• **EXTRACT PROVIDED**
================================
More than two dozen GP consortia have sought advice from McKinsey while NHS managers have enlisted PricewaterhouseCoopers (PwC) to assess when GPs will be ready to take on commissioning services.

The Government's reforms will see around £80 billion of the NHS budget pass into the hands of GPs but many organisations and unions are concerned about the increasing role of the private sector.

McKinsey has been working with GP pathfinder groups piloting the new arrangements.

A spokesman for the firm said: "McKinsey has been supporting more than two dozen consortia from across the UK to build their confidence in taking on new tasks and new roles during their transition to GP commissioning.

"We have worked intensively with individual pathfinders, are running a major national learning network for a dozen leading consortia, and are also supporting a learning network for every pathfinder in one strategic health authority.

"We support consortia in their development with an approach that is tailored, practical, engaged, and expert."

The spokesman said the firm has "tested approaches" that address topics including vision and strategy, delegated budgets, commissioning capabilities, governance, leadership, engagement of stakeholders and patients, and starting up operations.

According to Pulse magazine, which detailed the story, PwC has also been signing contracts with strategic health authorities and primary care trusts to advise on GP consortia.

PwC is designing a national checklist to ensure consortia have suitable governance, management structures and support before budgets are handed over, it said.

Dr Jonathan Steel, a GP in Uley, Gloucestershire, and senior clinical consultant to PwC, told Pulse the firm was advising GPs on leadership, organisational delivery and governance, and was in talks around providing contracting and procurement support.

But Dr Paul Hobday a GP in Maidstone, Kent, told the magazine: "The policy of the moment is 'if it moves, privatise it'.

"All contracts should be transparent, and accounts published in full, as profits come from taxpayers' money."

Karen Jennings, Unison assistant general secretary, said: "Unison has long been warning that the Tories' titanic reorganisation would leave the door wide open for private companies to dominate our NHS - and here is the evidence.

"Just one private company - McKinsey - has already signed up one fifth of the pathfinder consortia, and we know other big companies are getting their teeth stuck into large chunks of the rest.

"They include management consultants and big accountancy firms like KPMG and PwC.

"The health service is about what's best for patients, not the bottom line.

"Less than two years ago McKinsey produced a much-derided report which called for more than 100,000 health workers to be sacked.

"Their vision for the NHS is clear, and was widely panned as being disastrous.

"This is the type of company the Tories are happy to welcome through the front door of our health service."
================================
• **Page images and extracted text**
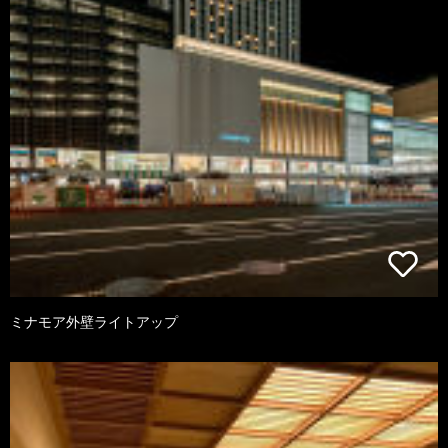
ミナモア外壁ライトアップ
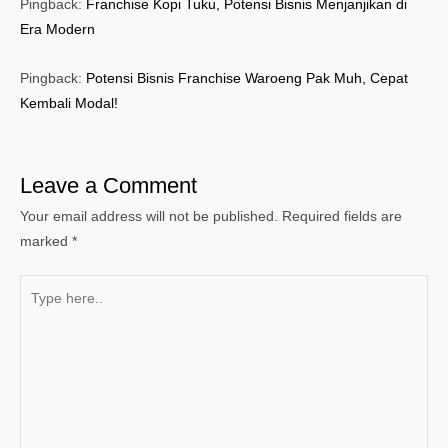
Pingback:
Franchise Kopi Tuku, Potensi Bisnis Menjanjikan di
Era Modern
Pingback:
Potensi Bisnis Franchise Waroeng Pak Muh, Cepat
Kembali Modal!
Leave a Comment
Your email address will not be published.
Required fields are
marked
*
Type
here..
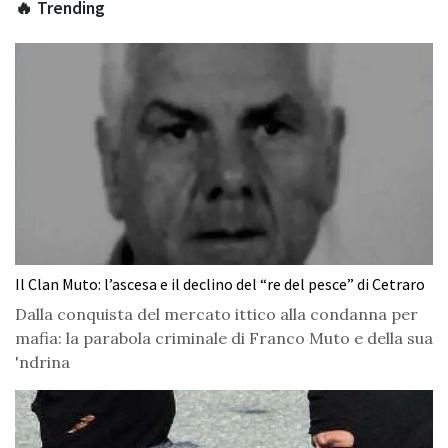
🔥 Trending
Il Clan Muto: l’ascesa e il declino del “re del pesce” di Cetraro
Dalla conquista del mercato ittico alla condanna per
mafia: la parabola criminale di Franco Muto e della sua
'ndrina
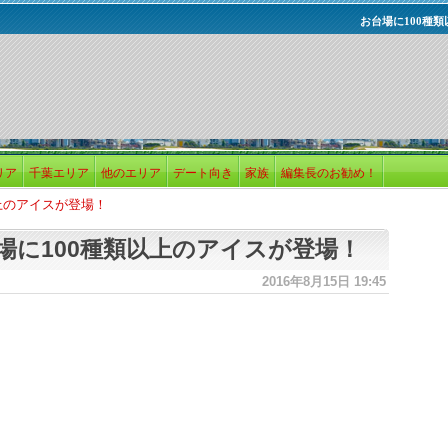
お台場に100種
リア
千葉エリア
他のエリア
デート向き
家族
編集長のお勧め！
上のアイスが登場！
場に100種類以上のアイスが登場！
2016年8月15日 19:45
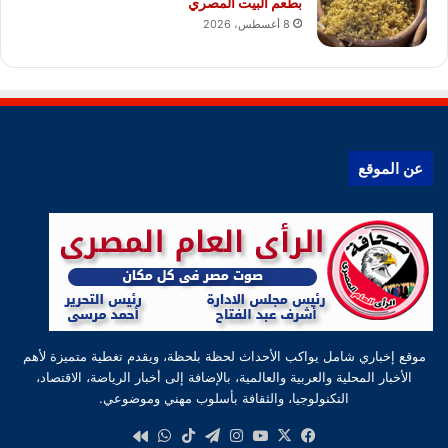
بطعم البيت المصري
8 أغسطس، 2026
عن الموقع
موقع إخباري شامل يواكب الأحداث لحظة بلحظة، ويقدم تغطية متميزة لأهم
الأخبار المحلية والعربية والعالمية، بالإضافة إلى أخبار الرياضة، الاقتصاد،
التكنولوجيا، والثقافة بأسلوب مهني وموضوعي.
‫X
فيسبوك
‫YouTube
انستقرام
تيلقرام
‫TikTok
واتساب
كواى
================================
• **TASK LIST**
1. Based on the article on GP consortia above, say whether each statement agrees with it. Answer yes or no, and quote the deciding words.
(a) McKinsey has been supporting more than two dozen consortia.
(b) PwC's national checklist is meant to be applied after budgets are handed over.
(c) Dr Paul Hobday is a GP in Uley, Gloucestershire.
2. Please list every topic that the McKinsey spokesman says the firm's "tested approaches" address, according to the article on GP consortia.

• **RESPONSES IN ORDER**
1.
(a) Yes: "McKinsey has been supporting more than two dozen consortia from across the UK"
(b) No: "to ensure consortia have suitable governance, management structures and support before budgets are handed over"
(c) No: "Dr Paul Hobday a GP in Maidstone, Kent"

2.
- vision and strategy
- delegated budgets
- commissioning capabilities
- governance
- leadership
- engagement of stakeholders and patients
- starting up operations